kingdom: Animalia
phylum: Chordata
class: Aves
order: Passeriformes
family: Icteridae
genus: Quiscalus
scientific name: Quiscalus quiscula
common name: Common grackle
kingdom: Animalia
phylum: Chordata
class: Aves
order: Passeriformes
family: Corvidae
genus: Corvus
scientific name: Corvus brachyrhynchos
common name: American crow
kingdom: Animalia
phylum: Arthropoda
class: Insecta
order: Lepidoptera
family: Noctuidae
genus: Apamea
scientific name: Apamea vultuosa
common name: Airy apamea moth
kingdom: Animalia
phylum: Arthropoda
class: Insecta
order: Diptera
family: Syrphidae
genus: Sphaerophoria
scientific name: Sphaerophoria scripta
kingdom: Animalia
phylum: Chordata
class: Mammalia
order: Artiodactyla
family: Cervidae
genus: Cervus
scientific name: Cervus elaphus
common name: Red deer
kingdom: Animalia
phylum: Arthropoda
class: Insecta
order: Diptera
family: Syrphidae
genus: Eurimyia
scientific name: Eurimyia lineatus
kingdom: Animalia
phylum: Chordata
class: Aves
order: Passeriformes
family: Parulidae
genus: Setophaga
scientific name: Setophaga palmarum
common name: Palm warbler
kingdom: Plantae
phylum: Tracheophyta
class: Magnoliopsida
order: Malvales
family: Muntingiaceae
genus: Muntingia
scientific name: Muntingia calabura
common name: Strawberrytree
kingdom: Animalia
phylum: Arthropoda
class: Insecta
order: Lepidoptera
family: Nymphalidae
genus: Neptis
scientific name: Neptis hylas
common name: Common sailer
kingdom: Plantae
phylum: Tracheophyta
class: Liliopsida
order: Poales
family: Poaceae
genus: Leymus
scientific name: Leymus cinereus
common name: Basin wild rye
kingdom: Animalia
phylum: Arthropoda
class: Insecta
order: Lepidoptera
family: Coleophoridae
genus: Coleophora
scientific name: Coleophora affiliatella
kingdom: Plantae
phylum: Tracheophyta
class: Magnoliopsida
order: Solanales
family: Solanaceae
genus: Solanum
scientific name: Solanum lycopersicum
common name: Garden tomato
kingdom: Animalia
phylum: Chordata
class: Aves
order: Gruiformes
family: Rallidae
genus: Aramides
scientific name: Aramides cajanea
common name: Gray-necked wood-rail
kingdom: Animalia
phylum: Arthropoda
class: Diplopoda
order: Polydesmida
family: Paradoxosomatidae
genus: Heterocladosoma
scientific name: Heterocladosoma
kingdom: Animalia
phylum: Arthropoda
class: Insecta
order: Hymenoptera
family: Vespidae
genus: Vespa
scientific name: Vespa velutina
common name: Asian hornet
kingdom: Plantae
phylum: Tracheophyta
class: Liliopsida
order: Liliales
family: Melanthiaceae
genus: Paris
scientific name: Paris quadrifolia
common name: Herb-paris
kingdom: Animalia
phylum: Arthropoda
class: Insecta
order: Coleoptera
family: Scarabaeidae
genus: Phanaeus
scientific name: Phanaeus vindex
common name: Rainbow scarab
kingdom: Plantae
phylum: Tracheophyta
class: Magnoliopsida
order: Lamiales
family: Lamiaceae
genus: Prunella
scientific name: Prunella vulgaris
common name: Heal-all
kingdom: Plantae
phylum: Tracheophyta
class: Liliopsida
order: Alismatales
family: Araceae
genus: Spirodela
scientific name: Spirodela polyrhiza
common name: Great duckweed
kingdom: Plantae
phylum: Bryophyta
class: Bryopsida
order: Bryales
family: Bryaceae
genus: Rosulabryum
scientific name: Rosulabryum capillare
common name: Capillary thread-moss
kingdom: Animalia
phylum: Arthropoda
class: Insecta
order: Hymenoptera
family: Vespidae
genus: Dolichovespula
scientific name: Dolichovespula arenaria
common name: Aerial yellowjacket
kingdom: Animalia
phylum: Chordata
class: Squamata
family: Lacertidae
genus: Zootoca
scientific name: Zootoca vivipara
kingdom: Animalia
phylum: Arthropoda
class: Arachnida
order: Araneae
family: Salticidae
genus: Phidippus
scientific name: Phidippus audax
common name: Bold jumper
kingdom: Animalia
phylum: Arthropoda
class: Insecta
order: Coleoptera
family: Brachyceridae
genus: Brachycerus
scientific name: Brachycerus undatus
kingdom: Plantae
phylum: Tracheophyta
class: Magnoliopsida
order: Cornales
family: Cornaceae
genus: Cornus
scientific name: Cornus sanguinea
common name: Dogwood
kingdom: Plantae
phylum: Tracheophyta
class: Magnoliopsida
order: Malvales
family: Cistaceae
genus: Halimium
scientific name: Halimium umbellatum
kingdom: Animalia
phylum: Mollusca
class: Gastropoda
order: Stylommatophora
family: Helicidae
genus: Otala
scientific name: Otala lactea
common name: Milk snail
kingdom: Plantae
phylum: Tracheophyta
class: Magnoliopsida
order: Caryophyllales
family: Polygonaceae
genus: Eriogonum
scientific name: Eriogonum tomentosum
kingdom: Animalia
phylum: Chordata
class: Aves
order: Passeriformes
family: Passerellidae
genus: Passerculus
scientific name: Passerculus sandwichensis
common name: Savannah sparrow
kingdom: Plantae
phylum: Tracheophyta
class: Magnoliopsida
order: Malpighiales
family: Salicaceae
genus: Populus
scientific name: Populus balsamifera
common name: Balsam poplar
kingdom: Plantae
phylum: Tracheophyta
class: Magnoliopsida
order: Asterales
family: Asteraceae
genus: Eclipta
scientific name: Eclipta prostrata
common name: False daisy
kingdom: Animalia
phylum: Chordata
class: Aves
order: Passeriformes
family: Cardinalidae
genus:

* * * * * * *

◆ EXERCISE DIRECTIONS ◆
Copy every line of the items above without any change, keeping them in their original order.

◆ RESULT OF THIS TASK ◆
kingdom: Animalia
phylum: Chordata
class: Aves
order: Passeriformes
family: Icteridae
genus: Quiscalus
scientific name: Quiscalus quiscula
common name: Common grackle
kingdom: Animalia
phylum: Chordata
class: Aves
order: Passeriformes
family: Corvidae
genus: Corvus
scientific name: Corvus brachyrhynchos
common name: American crow
kingdom: Animalia
phylum: Arthropoda
class: Insecta
order: Lepidoptera
family: Noctuidae
genus: Apamea
scientific name: Apamea vultuosa
common name: Airy apamea moth
kingdom: Animalia
phylum: Arthropoda
class: Insecta
order: Diptera
family: Syrphidae
genus: Sphaerophoria
scientific name: Sphaerophoria scripta
kingdom: Animalia
phylum: Chordata
class: Mammalia
order: Artiodactyla
family: Cervidae
genus: Cervus
scientific name: Cervus elaphus
common name: Red deer
kingdom: Animalia
phylum: Arthropoda
class: Insecta
order: Diptera
family: Syrphidae
genus: Eurimyia
scientific name: Eurimyia lineatus
kingdom: Animalia
phylum: Chordata
class: Aves
order: Passeriformes
family: Parulidae
genus: Setophaga
scientific name: Setophaga palmarum
common name: Palm warbler
kingdom: Plantae
phylum: Tracheophyta
class: Magnoliopsida
order: Malvales
family: Muntingiaceae
genus: Muntingia
scientific name: Muntingia calabura
common name: Strawberrytree
kingdom: Animalia
phylum: Arthropoda
class: Insecta
order: Lepidoptera
family: Nymphalidae
genus: Neptis
scientific name: Neptis hylas
common name: Common sailer
kingdom: Plantae
phylum: Tracheophyta
class: Liliopsida
order: Poales
family: Poaceae
genus: Leymus
scientific name: Leymus cinereus
common name: Basin wild rye
kingdom: Animalia
phylum: Arthropoda
class: Insecta
order: Lepidoptera
family: Coleophoridae
genus: Coleophora
scientific name: Coleophora affiliatella
kingdom: Plantae
phylum: Tracheophyta
class: Magnoliopsida
order: Solanales
family: Solanaceae
genus: Solanum
scientific name: Solanum lycopersicum
common name: Garden tomato
kingdom: Animalia
phylum: Chordata
class: Aves
order: Gruiformes
family: Rallidae
genus: Aramides
scientific name: Aramides cajanea
common name: Gray-necked wood-rail
kingdom: Animalia
phylum: Arthropoda
class: Diplopoda
order: Polydesmida
family: Paradoxosomatidae
genus: Heterocladosoma
scientific name: Heterocladosoma
kingdom: Animalia
phylum: Arthropoda
class: Insecta
order: Hymenoptera
family: Vespidae
genus: Vespa
scientific name: Vespa velutina
common name: Asian hornet
kingdom: Plantae
phylum: Tracheophyta
class: Liliopsida
order: Liliales
family: Melanthiaceae
genus: Paris
scientific name: Paris quadrifolia
common name: Herb-paris
kingdom: Animalia
phylum: Arthropoda
class: Insecta
order: Coleoptera
family: Scarabaeidae
genus: Phanaeus
scientific name: Phanaeus vindex
common name: Rainbow scarab
kingdom: Plantae
phylum: Tracheophyta
class: Magnoliopsida
order: Lamiales
family: Lamiaceae
genus: Prunella
scientific name: Prunella vulgaris
common name: Heal-all
kingdom: Plantae
phylum: Tracheophyta
class: Liliopsida
order: Alismatales
family: Araceae
genus: Spirodela
scientific name: Spirodela polyrhiza
common name: Great duckweed
kingdom: Plantae
phylum: Bryophyta
class: Bryopsida
order: Bryales
family: Bryaceae
genus: Rosulabryum
scientific name: Rosulabryum capillare
common name: Capillary thread-moss
kingdom: Animalia
phylum: Arthropoda
class: Insecta
order: Hymenoptera
family: Vespidae
genus: Dolichovespula
scientific name: Dolichovespula arenaria
common name: Aerial yellowjacket
kingdom: Animalia
phylum: Chordata
class: Squamata
family: Lacertidae
genus: Zootoca
scientific name: Zootoca vivipara
kingdom: Animalia
phylum: Arthropoda
class: Arachnida
order: Araneae
family: Salticidae
genus: Phidippus
scientific name: Phidippus audax
common name: Bold jumper
kingdom: Animalia
phylum: Arthropoda
class: Insecta
order: Coleoptera
family: Brachyceridae
genus: Brachycerus
scientific name: Brachycerus undatus
kingdom: Plantae
phylum: Tracheophyta
class: Magnoliopsida
order: Cornales
family: Cornaceae
genus: Cornus
scientific name: Cornus sanguinea
common name: Dogwood
kingdom: Plantae
phylum: Tracheophyta
class: Magnoliopsida
order: Malvales
family: Cistaceae
genus: Halimium
scientific name: Halimium umbellatum
kingdom: Animalia
phylum: Mollusca
class: Gastropoda
order: Stylommatophora
family: Helicidae
genus: Otala
scientific name: Otala lactea
common name: Milk snail
kingdom: Plantae
phylum: Tracheophyta
class: Magnoliopsida
order: Caryophyllales
family: Polygonaceae
genus: Eriogonum
scientific name: Eriogonum tomentosum
kingdom: Animalia
phylum: Chordata
class: Aves
order: Passeriformes
family: Passerellidae
genus: Passerculus
scientific name: Passerculus sandwichensis
common name: Savannah sparrow
kingdom: Plantae
phylum: Tracheophyta
class: Magnoliopsida
order: Malpighiales
family: Salicaceae
genus: Populus
scientific name: Populus balsamifera
common name: Balsam poplar
kingdom: Plantae
phylum: Tracheophyta
class: Magnoliopsida
order: Asterales
family: Asteraceae
genus: Eclipta
scientific name: Eclipta prostrata
common name: False daisy
kingdom: Animalia
phylum: Chordata
class: Aves
order: Passeriformes
family: Cardinalidae
genus:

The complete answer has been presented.